Use Unicode in Android

While working with an Android application where I have observed that the Unicode are the part of API response as:

{
"msg_txt":"Laurent Ruquier et l'\\u00e9quipe"
}

On the Android side, I have a simple TextView where I have to show the actual text by converting a Unicode into text.

Solution

Since you have the unicode characters in the response already you will need to parse it. I am not a friend of reinventing the wheel so you would usually use something like the apache commons unescapeJava. If you decide to add it to your gradle build as a dependency make sure to correctly configure your R8 shrinking (see here), otherwise you will add a gigantic amount of methods and classes to your release builds. This can also slow down debug builds considerably so beware.

While the method above does actually even more than just replace escaped unicode chars, if you just need this feature and don't want to add the apache dependency for just this code we can take a look at their implementation here and here.
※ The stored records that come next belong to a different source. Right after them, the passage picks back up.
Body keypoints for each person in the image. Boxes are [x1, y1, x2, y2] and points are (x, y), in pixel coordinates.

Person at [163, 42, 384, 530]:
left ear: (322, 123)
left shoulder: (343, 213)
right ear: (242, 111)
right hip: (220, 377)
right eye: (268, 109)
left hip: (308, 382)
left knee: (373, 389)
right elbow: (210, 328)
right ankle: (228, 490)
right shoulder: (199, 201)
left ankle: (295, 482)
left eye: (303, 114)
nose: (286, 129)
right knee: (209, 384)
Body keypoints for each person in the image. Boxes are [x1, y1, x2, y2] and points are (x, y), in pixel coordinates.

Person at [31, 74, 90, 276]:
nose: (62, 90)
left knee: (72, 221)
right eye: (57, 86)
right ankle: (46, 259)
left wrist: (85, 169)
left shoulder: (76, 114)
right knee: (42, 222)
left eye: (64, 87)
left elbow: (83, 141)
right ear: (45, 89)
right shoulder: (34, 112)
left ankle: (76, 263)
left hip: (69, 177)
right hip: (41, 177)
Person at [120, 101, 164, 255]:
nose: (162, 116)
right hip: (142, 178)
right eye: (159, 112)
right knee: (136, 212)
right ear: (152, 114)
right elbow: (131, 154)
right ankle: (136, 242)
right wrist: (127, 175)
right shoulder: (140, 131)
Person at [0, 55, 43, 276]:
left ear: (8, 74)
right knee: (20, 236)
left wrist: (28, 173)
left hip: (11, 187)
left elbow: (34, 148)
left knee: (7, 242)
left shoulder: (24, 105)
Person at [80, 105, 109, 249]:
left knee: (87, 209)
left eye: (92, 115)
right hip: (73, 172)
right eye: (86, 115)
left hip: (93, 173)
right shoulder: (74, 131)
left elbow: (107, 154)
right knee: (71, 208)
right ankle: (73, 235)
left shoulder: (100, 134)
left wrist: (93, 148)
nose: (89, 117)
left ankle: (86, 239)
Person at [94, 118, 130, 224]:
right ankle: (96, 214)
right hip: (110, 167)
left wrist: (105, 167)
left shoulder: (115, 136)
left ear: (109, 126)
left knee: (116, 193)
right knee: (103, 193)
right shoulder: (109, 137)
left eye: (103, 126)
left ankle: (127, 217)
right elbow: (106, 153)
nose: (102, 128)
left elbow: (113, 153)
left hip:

I have extracted the relevant part and converted it to Kotlin just for fun:

val inputString = "Laurent Ruquier et l'\\u00e9quipe"
val unescaped = translate(inputString)


//this is the main method that does the actual conversion on a character
// by character basis.
fun translate(input: CharSequence, index: Int, out: Writer): Int {
    if (input[index] == '\\' && index + 1 < input.length && input[index + 1] == 'u') {
        // consume optional additional 'u' chars
        var i = 2
        while (index + i < input.length && input[index + i] == 'u') {
            i++
        }
        if (index + i < input.length && input[index + i] == '+') {
            i++
        }
        if (index + i + 4 <= input.length) {
            // Get 4 hex digits
            val unicode = input.subSequence(index + i, index + i + 4)
            try {
                val value = unicode.toString().toInt(16)
                out.write(value)
            } catch (nfe: NumberFormatException) {
                throw IllegalArgumentException("Unable to parse unicode value: $unicode", nfe)
            }
            return i + 4
        }
        throw IllegalArgumentException(
            "Less than 4 hex digits in unicode value: '"
                    + input.subSequence(index, input.length)
                    + "' due to end of CharSequence"
        )
    }
    return 0
}

//helper method for working directly with strings
fun translate(input: CharSequence): String {
    val writer = StringWriter(input.length * 2)
    translate(input, writer)
    return writer.toString()
}

// this goes through the actual char sequence and passes every
// single char to the unicode transformer and swallows consumed chars 
fun translate(input: CharSequence, out: Writer) {
    var pos = 0
    val len = input.length
    while (pos < len) {
        val consumed = translate(input, pos, out)
        if (consumed == 0) {
            // inlined implementation of Character.toChars(Character.codePointAt(input, pos))
            // avoids allocating temp char arrays and duplicate checks
            val c1 = input[pos]
            out.write(c1.toInt())
            pos++
            if (Character.isHighSurrogate(c1) && pos < len) {
                val c2 = input[pos]
                if (Character.isLowSurrogate(c2)) {
                    out.write(c2.toInt())
                    pos++
                }
            }
            continue
        }
        // contract with translators is that they have to understand codepoints
        // and they just took care of a surrogate pair
        for (pt in 0 until consumed) {
            pos += Character.charCount(Character.codePointAt(input, pos))
        }
    }
}

Note this is really bare bones and might need to be adjusted a bit for actual production use. If e.g. your input will have both of the backslashes in there (like val inputString = "Laurent Ruquier et l'\\\\u00e9quipe") you will need to modify the method a bit.